TEXTO →
CARTOGRAFIA DE UM CORPO

Esse corpo-texto-dissertação é resultado de um estudo em variações sobre um tema que definimos agora, a fim de encaminhamento da leitura da obra: o Corpo Potencial, num jogo, em improvisação. Sem antecipar em excesso os sentidos dessas proposições, é bastante saber que esse texto também é tomado como um Corpo Potencial, sendo tal corpo compondo-se por partes que não pretendem funcionar como um organismo, mas valem pela intensidade de cada fragmento – fragmentos de nossa escrita e citações que se convergem e formam um novo corpo[1]. Se são partes que se articulam, é mais pela transversalidade de um pensamento rizomático[2] do que por uma tentativa lógica. Cada fragmento então se faz a partir de outro, em certo sentido, mas esse outro funcionando mais como um dispositivo – um corpo-fragmento que moveu pensamentos no corpo-pesquisador[3], que desdobra-se na produção de outros corpos-fragmentos. Da leitura, portanto, onde o todo da obra multiplique as conexões possíveis, as entradas e saídas do tema, não se dependendo de um fragmento para compreender outro. Trata-se, sobretudo, da produção de efeitos e das imaginações que essas afecções produzem. “Um espaço de fruição fica então criado. Não é a ‘pessoa’ do outro que me é necessária, é o espaço: a possibilidade de uma dialética do desejo, de uma imprevisão do desfrute: que os dados não estejam lançados, que haja um jogo”[4]. Desta feita, cada fragmento pode ser lido em ordem a ser definida pelo leitor – ainda que os fragmentos se diferenciem em dois grupos mais ou menos delineados: um enquanto tentativa de abordagem conceitual sobre o tema e outro em poéticas sobre corpos potenciais – uns mais uns e menos outro, outros menos uns e mais outros.

O QUE SE PEDE → Liste, na ordem em que surgem no texto sobre o Corpo Potencial, todos os termos compostos ligados por hífen que começam pela palavra "corpo" ou "corpos".

MATERIAL APRESENTADO →
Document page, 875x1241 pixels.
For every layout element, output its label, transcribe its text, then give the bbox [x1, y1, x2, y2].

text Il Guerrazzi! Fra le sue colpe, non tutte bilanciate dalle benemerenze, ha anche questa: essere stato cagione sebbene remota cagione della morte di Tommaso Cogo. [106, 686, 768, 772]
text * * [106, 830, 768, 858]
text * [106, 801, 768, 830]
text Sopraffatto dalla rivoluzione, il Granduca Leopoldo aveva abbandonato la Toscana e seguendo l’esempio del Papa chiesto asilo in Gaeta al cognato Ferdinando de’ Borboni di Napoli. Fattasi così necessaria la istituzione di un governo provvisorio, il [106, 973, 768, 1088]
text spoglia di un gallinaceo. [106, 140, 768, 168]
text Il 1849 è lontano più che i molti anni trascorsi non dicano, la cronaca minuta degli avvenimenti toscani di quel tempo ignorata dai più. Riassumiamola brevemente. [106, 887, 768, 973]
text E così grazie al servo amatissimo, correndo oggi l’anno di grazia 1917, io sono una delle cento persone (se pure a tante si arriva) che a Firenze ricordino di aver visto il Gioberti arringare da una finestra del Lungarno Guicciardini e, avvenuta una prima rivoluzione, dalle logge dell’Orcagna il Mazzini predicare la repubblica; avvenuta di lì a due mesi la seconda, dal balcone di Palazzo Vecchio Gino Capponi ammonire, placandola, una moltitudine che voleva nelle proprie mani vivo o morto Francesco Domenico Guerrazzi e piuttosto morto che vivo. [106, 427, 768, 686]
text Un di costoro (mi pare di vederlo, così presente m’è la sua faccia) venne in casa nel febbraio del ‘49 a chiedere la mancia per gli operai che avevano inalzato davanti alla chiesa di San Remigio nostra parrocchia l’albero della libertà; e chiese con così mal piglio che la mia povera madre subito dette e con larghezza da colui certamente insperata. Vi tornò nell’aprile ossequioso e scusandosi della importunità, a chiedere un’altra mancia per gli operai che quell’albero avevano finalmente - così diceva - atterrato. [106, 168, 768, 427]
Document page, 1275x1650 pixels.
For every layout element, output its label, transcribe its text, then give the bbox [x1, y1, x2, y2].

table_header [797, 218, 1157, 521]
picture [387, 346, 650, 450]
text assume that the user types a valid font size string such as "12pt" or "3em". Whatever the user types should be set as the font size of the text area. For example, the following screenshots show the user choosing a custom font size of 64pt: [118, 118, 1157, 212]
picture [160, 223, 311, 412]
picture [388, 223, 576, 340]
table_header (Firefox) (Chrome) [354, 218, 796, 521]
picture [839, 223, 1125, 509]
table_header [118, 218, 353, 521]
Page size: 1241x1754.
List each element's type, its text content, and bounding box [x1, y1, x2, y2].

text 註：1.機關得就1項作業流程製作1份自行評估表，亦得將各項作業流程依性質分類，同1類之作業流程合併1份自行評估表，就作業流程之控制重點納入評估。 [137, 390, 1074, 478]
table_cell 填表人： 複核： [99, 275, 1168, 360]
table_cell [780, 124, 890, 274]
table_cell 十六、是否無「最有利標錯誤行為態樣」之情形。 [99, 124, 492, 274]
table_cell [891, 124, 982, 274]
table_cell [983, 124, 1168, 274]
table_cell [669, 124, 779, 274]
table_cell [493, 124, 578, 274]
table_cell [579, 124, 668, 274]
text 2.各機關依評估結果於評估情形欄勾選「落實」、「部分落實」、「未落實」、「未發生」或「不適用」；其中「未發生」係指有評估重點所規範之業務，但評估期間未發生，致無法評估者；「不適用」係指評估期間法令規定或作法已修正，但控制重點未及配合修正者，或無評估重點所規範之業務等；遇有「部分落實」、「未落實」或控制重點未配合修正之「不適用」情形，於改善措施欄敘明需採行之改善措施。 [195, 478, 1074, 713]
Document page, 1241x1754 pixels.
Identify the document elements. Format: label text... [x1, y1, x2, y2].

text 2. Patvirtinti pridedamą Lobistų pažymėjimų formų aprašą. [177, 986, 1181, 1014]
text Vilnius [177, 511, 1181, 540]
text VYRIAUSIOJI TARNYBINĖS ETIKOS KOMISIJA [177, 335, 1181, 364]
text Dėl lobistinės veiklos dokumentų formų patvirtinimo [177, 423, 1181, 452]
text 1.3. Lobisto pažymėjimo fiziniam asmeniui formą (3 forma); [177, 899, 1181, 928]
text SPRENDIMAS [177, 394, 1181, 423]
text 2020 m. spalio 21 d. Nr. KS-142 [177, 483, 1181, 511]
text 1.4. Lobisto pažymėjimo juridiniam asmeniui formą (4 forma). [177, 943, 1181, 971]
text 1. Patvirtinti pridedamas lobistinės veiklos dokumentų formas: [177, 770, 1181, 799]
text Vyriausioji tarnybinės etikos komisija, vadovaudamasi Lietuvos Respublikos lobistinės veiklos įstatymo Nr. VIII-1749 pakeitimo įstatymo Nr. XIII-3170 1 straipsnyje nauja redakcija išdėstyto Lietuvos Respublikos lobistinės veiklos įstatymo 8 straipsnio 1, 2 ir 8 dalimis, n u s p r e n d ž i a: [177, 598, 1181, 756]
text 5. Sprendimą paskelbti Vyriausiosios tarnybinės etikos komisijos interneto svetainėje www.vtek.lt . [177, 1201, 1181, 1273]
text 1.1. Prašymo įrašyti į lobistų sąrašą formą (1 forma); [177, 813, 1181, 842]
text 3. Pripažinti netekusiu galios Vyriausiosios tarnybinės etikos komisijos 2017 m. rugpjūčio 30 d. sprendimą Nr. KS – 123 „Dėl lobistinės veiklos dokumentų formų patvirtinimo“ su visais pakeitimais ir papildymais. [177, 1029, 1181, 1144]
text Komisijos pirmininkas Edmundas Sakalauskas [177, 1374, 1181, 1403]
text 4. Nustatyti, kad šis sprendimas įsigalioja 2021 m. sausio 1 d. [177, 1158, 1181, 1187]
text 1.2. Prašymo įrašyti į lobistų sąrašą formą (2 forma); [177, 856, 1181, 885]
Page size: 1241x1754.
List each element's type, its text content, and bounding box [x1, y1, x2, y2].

RESPOSTA COMPLETA →
1. corpo-texto-dissertação
2. corpo-fragmento
3. corpo-pesquisador
4. corpos-fragmentos